Task requirements:
In your copy of the entries, please include no pictures and return every word exactly.

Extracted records

____

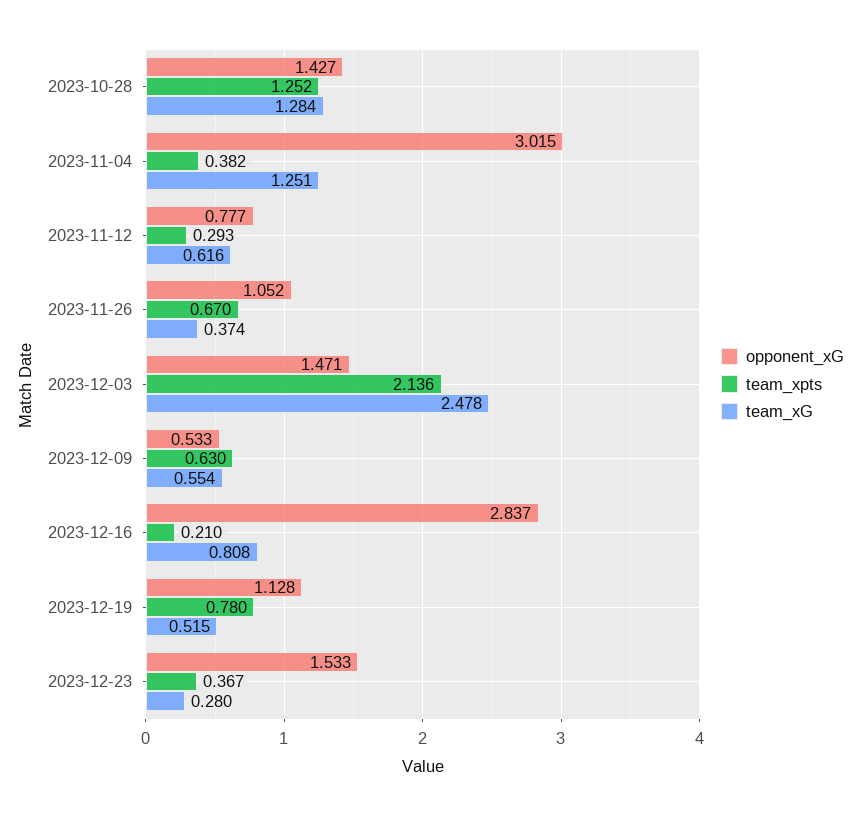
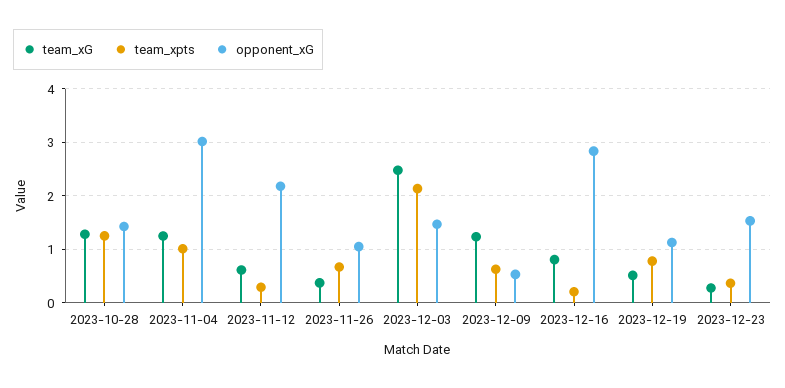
  {
    "opponent_xG": {
      "2023-10-28": 1.427,
      "2023-11-04": 3.015,
-     "2023-11-12": 0.777,
+     "2023-11-12": 2.2,
      "2023-11-26": 1.052,
      "2023-12-03": 1.471,
      "2023-12-09": 0.533,
      "2023-12-16": 2.837,
      "2023-12-19": 1.128,
      "2023-12-23": 1.533
    },
    "team_xpts": {
      "2023-10-28": 1.252,
-     "2023-11-04": 0.382,
+     "2023-11-04": 1,
      "2023-11-12": 0.293,
      "2023-11-26": 0.67,
      "2023-12-03": 2.136,
      "2023-12-09": 0.63,
      "2023-12-16": 0.21,
      "2023-12-19": 0.78,
      "2023-12-23": 0.367
    },
    "team_xG": {
      "2023-10-28": 1.284,
      "2023-11-04": 1.251,
      "2023-11-12": 0.616,
      "2023-11-26": 0.374,
      "2023-12-03": 2.478,
-     "2023-12-09": 0.554,
+     "2023-12-09": 1.2,
      "2023-12-16": 0.808,
      "2023-12-19": 0.515,
      "2023-12-23": 0.28
    }
  }

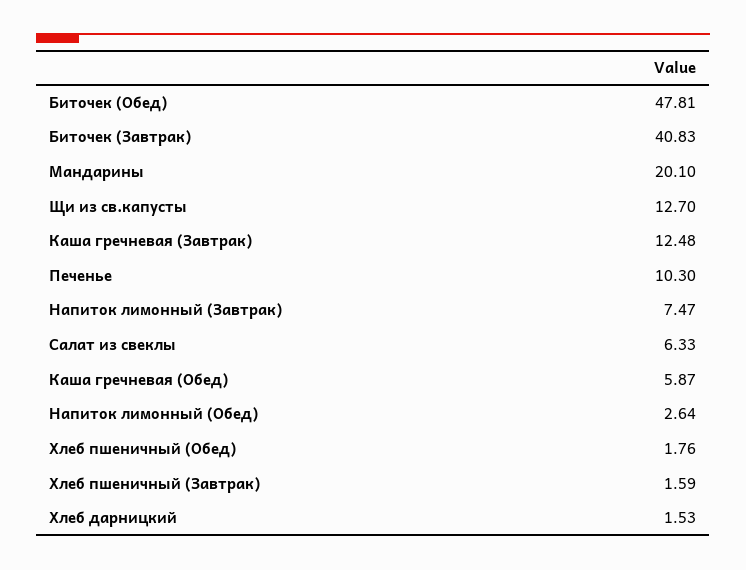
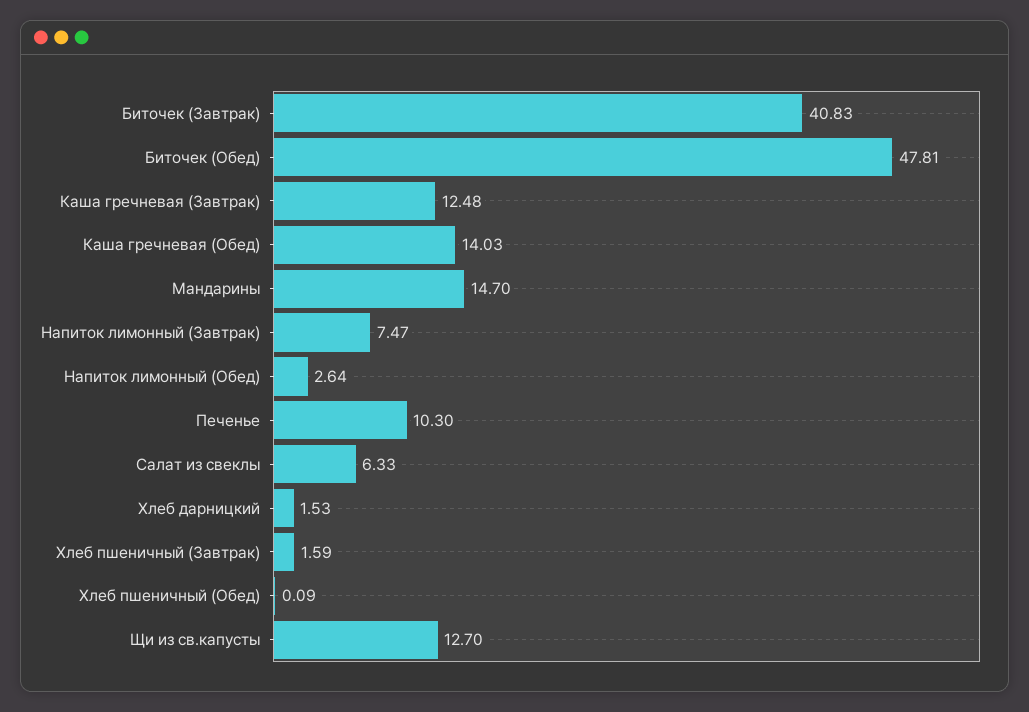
  {
    "Биточек (Обед)": 47.81,
    "Биточек (Завтрак)": 40.83,
-   "Мандарины": 20.1,
+   "Мандарины": 14.7,
    "Щи из св.капусты": 12.7,
    "Каша гречневая (Завтрак)": 12.48,
    "Печенье": 10.3,
    "Напиток лимонный (Завтрак)": 7.47,
    "Салат из свеклы": 6.33,
-   "Каша гречневая (Обед)": 5.87,
+   "Каша гречневая (Обед)": 14.03,
    "Напиток лимонный (Обед)": 2.64,
-   "Хлеб пшеничный (Обед)": 1.76,
+   "Хлеб пшеничный (Обед)": 0.09,
    "Хлеб пшеничный (Завтрак)": 1.59,
    "Хлеб дарницкий": 1.53
  }

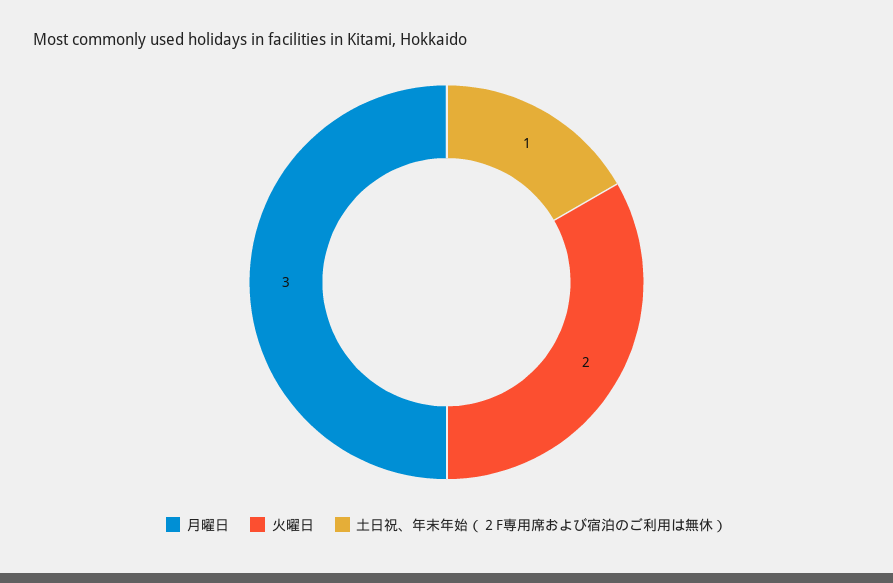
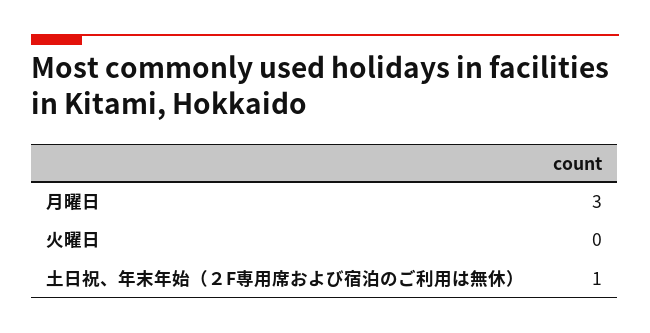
  {
    "月曜日": 3,
-   "火曜日": 2,
+   "火曜日": 0,
    "土日祝、年末年始（２F専用席および宿泊のご利用は無休）": 1
  }

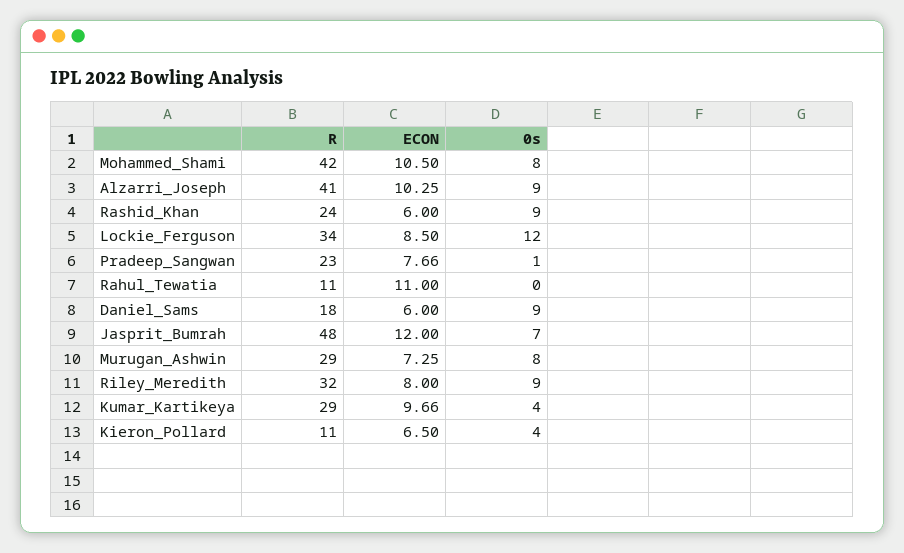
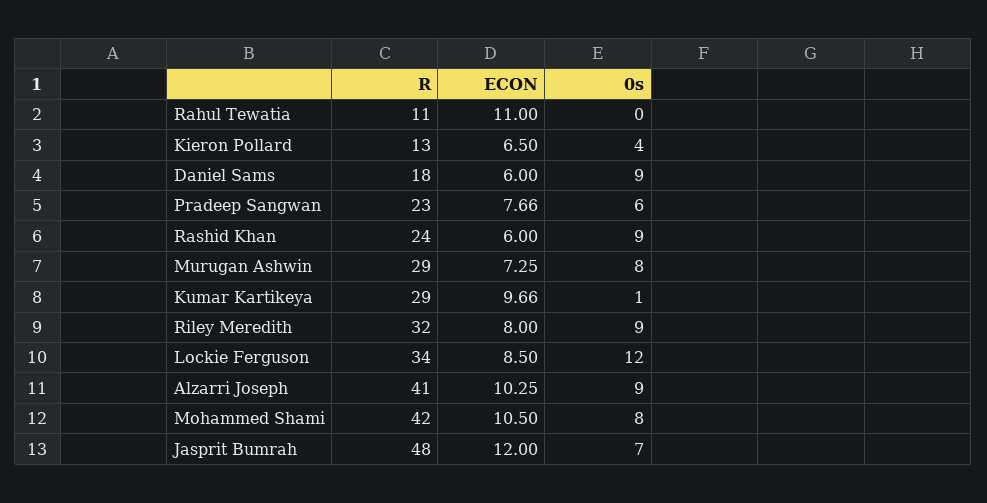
  {
    "R": {
      "Mohammed_Shami": 42,
      "Alzarri_Joseph": 41,
      "Rashid_Khan": 24,
      "Lockie_Ferguson": 34,
      "Pradeep_Sangwan": 23,
      "Rahul_Tewatia": 11,
      "Daniel_Sams": 18,
      "Jasprit_Bumrah": 48,
      "Murugan_Ashwin": 29,
      "Riley_Meredith": 32,
      "Kumar_Kartikeya": 29,
-     "Kieron_Pollard": 11
+     "Kieron_Pollard": 13
    },
    "ECON": {
      "Mohammed_Shami": 10.5,
      "Alzarri_Joseph": 10.25,
      "Rashid_Khan": 6,
      "Lockie_Ferguson": 8.5,
      "Pradeep_Sangwan": 7.66,
      "Rahul_Tewatia": 11,
      "Daniel_Sams": 6,
      "Jasprit_Bumrah": 12,
      "Murugan_Ashwin": 7.25,
      "Riley_Meredith": 8,
      "Kumar_Kartikeya": 9.66,
      "Kieron_Pollard": 6.5
    },
    "0s": {
      "Mohammed_Shami": 8,
      "Alzarri_Joseph": 9,
      "Rashid_Khan": 9,
      "Lockie_Ferguson": 12,
-     "Pradeep_Sangwan": 1,
+     "Pradeep_Sangwan": 6,
      "Rahul_Tewatia": 0,
      "Daniel_Sams": 9,
      "Jasprit_Bumrah": 7,
      "Murugan_Ashwin": 8,
      "Riley_Meredith": 9,
-     "Kumar_Kartikeya": 4,
+     "Kumar_Kartikeya": 1,
      "Kieron_Pollard": 4
    }
  }

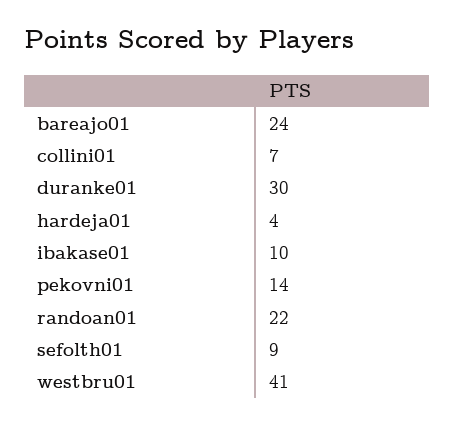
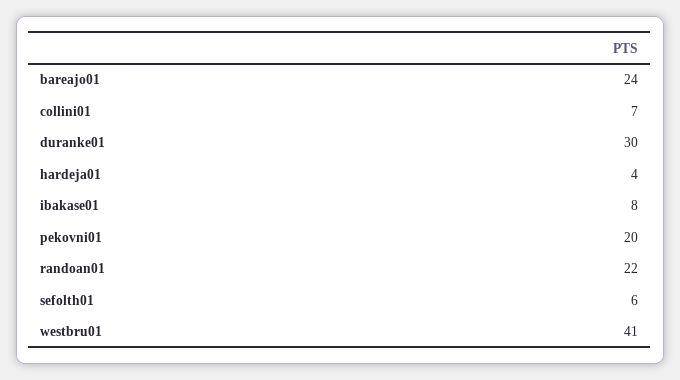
  {
    "bareajo01": 24,
    "collini01": 7,
    "duranke01": 30,
    "hardeja01": 4,
-   "ibakase01": 10,
+   "ibakase01": 8,
-   "pekovni01": 14,
+   "pekovni01": 20,
    "randoan01": 22,
-   "sefolth01": 9,
+   "sefolth01": 6,
    "westbru01": 41
  }

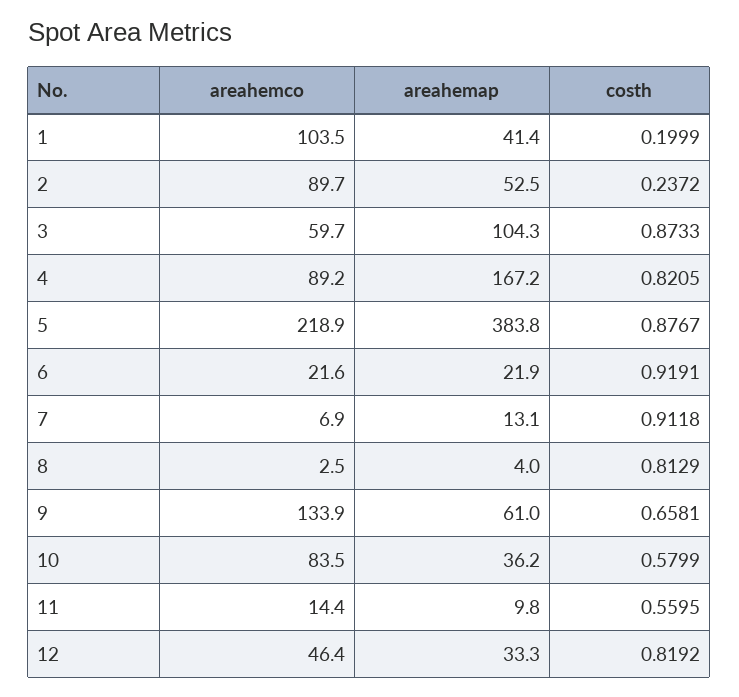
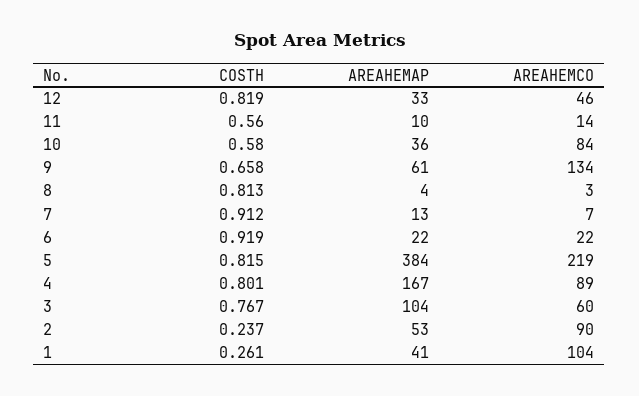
  {
    "areahemco": {
      "1": 103.5,
      "2": 89.7,
      "3": 59.7,
      "4": 89.2,
      "5": 218.9,
      "6": 21.6,
      "7": 6.9,
      "8": 2.5,
      "9": 133.9,
      "10": 83.5,
      "11": 14.4,
      "12": 46.4
    },
    "areahemap": {
      "1": 41.4,
      "2": 52.5,
      "3": 104.3,
      "4": 167.2,
      "5": 383.8,
      "6": 21.9,
      "7": 13.1,
      "8": 4,
      "9": 61,
      "10": 36.2,
      "11": 9.8,
      "12": 33.3
    },
    "costh": {
-     "1": 0.1999,
+     "1": 0.261,
      "2": 0.2372,
-     "3": 0.8733,
+     "3": 0.767,
-     "4": 0.8205,
+     "4": 0.801,
-     "5": 0.8767,
+     "5": 0.815,
      "6": 0.9191,
      "7": 0.9118,
      "8": 0.8129,
      "9": 0.6581,
      "10": 0.5799,
      "11": 0.5595,
      "12": 0.8192
    }
  }

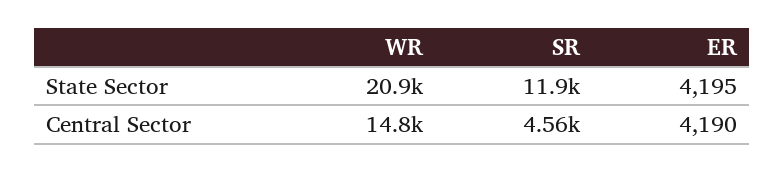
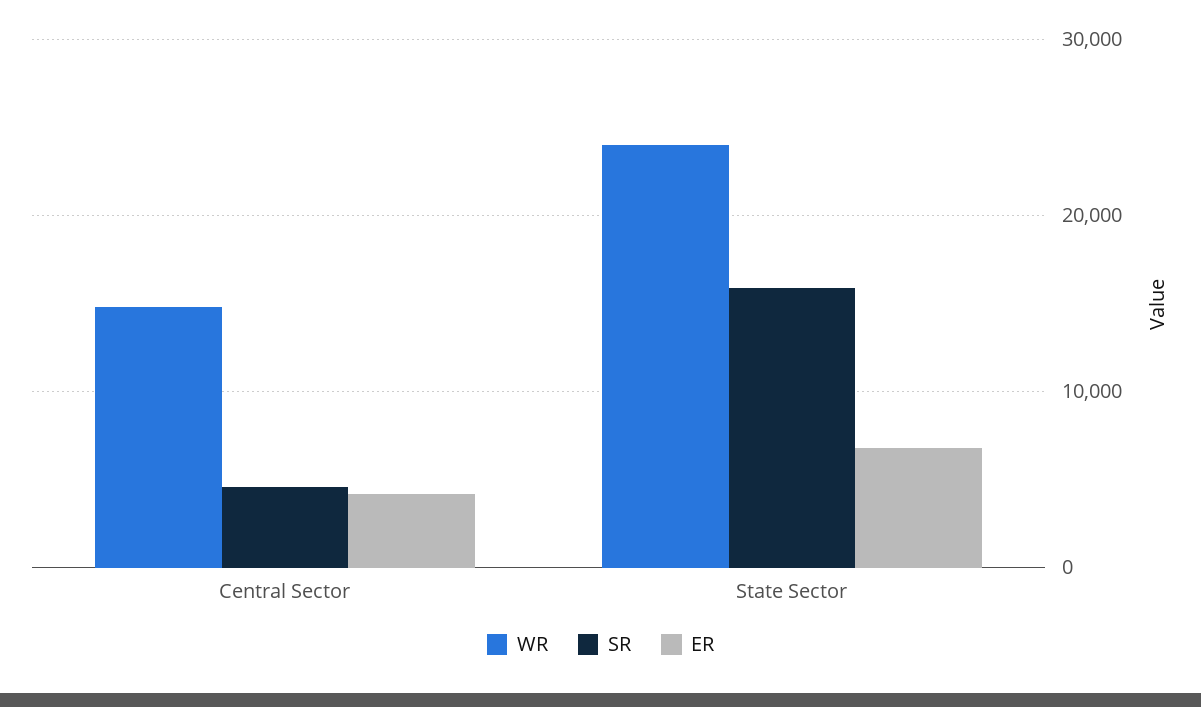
  {
    "WR": {
-     "State Sector": 20900,
+     "State Sector": 24000,
      "Central Sector": 14800
    },
    "SR": {
-     "State Sector": 11900,
+     "State Sector": 16000,
      "Central Sector": 4560
    },
    "ER": {
-     "State Sector": 4195,
+     "State Sector": 7000,
      "Central Sector": 4190
    }
  }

____

Answer section:
  {
    "opponent_xG": {
      "2023-10-28": 1.427,
      "2023-11-04": 3.015,
-     "2023-11-12": 0.777,
+     "2023-11-12": 2.2,
      "2023-11-26": 1.052,
      "2023-12-03": 1.471,
      "2023-12-09": 0.533,
      "2023-12-16": 2.837,
      "2023-12-19": 1.128,
      "2023-12-23": 1.533
    },
    "team_xpts": {
      "2023-10-28": 1.252,
-     "2023-11-04": 0.382,
+     "2023-11-04": 1,
      "2023-11-12": 0.293,
      "2023-11-26": 0.67,
      "2023-12-03": 2.136,
      "2023-12-09": 0.63,
      "2023-12-16": 0.21,
      "2023-12-19": 0.78,
      "2023-12-23": 0.367
    },
    "team_xG": {
      "2023-10-28": 1.284,
      "2023-11-04": 1.251,
      "2023-11-12": 0.616,
      "2023-11-26": 0.374,
      "2023-12-03": 2.478,
-     "2023-12-09": 0.554,
+     "2023-12-09": 1.2,
      "2023-12-16": 0.808,
      "2023-12-19": 0.515,
      "2023-12-23": 0.28
    }
  }

  {
    "Биточек (Обед)": 47.81,
    "Биточек (Завтрак)": 40.83,
-   "Мандарины": 20.1,
+   "Мандарины": 14.7,
    "Щи из св.капусты": 12.7,
    "Каша гречневая (Завтрак)": 12.48,
    "Печенье": 10.3,
    "Напиток лимонный (Завтрак)": 7.47,
    "Салат из свеклы": 6.33,
-   "Каша гречневая (Обед)": 5.87,
+   "Каша гречневая (Обед)": 14.03,
    "Напиток лимонный (Обед)": 2.64,
-   "Хлеб пшеничный (Обед)": 1.76,
+   "Хлеб пшеничный (Обед)": 0.09,
    "Хлеб пшеничный (Завтрак)": 1.59,
    "Хлеб дарницкий": 1.53
  }

  {
    "月曜日": 3,
-   "火曜日": 2,
+   "火曜日": 0,
    "土日祝、年末年始（２F専用席および宿泊のご利用は無休）": 1
  }

  {
    "R": {
      "Mohammed_Shami": 42,
      "Alzarri_Joseph": 41,
      "Rashid_Khan": 24,
      "Lockie_Ferguson": 34,
      "Pradeep_Sangwan": 23,
      "Rahul_Tewatia": 11,
      "Daniel_Sams": 18,
      "Jasprit_Bumrah": 48,
      "Murugan_Ashwin": 29,
      "Riley_Meredith": 32,
      "Kumar_Kartikeya": 29,
-     "Kieron_Pollard": 11
+     "Kieron_Pollard": 13
    },
    "ECON": {
      "Mohammed_Shami": 10.5,
      "Alzarri_Joseph": 10.25,
      "Rashid_Khan": 6,
      "Lockie_Ferguson": 8.5,
      "Pradeep_Sangwan": 7.66,
      "Rahul_Tewatia": 11,
      "Daniel_Sams": 6,
      "Jasprit_Bumrah": 12,
      "Murugan_Ashwin": 7.25,
      "Riley_Meredith": 8,
      "Kumar_Kartikeya": 9.66,
      "Kieron_Pollard": 6.5
    },
    "0s": {
      "Mohammed_Shami": 8,
      "Alzarri_Joseph": 9,
      "Rashid_Khan": 9,
      "Lockie_Ferguson": 12,
-     "Pradeep_Sangwan": 1,
+     "Pradeep_Sangwan": 6,
      "Rahul_Tewatia": 0,
      "Daniel_Sams": 9,
      "Jasprit_Bumrah": 7,
      "Murugan_Ashwin": 8,
      "Riley_Meredith": 9,
-     "Kumar_Kartikeya": 4,
+     "Kumar_Kartikeya": 1,
      "Kieron_Pollard": 4
    }
  }

  {
    "bareajo01": 24,
    "collini01": 7,
    "duranke01": 30,
    "hardeja01": 4,
-   "ibakase01": 10,
+   "ibakase01": 8,
-   "pekovni01": 14,
+   "pekovni01": 20,
    "randoan01": 22,
-   "sefolth01": 9,
+   "sefolth01": 6,
    "westbru01": 41
  }

  {
    "areahemco": {
      "1": 103.5,
      "2": 89.7,
      "3": 59.7,
      "4": 89.2,
      "5": 218.9,
      "6": 21.6,
      "7": 6.9,
      "8": 2.5,
      "9": 133.9,
      "10": 83.5,
      "11": 14.4,
      "12": 46.4
    },
    "areahemap": {
      "1": 41.4,
      "2": 52.5,
      "3": 104.3,
      "4": 167.2,
      "5": 383.8,
      "6": 21.9,
      "7": 13.1,
      "8": 4,
      "9": 61,
      "10": 36.2,
      "11": 9.8,
      "12": 33.3
    },
    "costh": {
-     "1": 0.1999,
+     "1": 0.261,
      "2": 0.2372,
-     "3": 0.8733,
+     "3": 0.767,
-     "4": 0.8205,
+     "4": 0.801,
-     "5": 0.8767,
+     "5": 0.815,
      "6": 0.9191,
      "7": 0.9118,
      "8": 0.8129,
      "9": 0.6581,
      "10": 0.5799,
      "11": 0.5595,
      "12": 0.8192
    }
  }

  {
    "WR": {
-     "State Sector": 20900,
+     "State Sector": 24000,
      "Central Sector": 14800
    },
    "SR": {
-     "State Sector": 11900,
+     "State Sector": 16000,
      "Central Sector": 4560
    },
    "ER": {
-     "State Sector": 4195,
+     "State Sector": 7000,
      "Central Sector": 4190
    }
  }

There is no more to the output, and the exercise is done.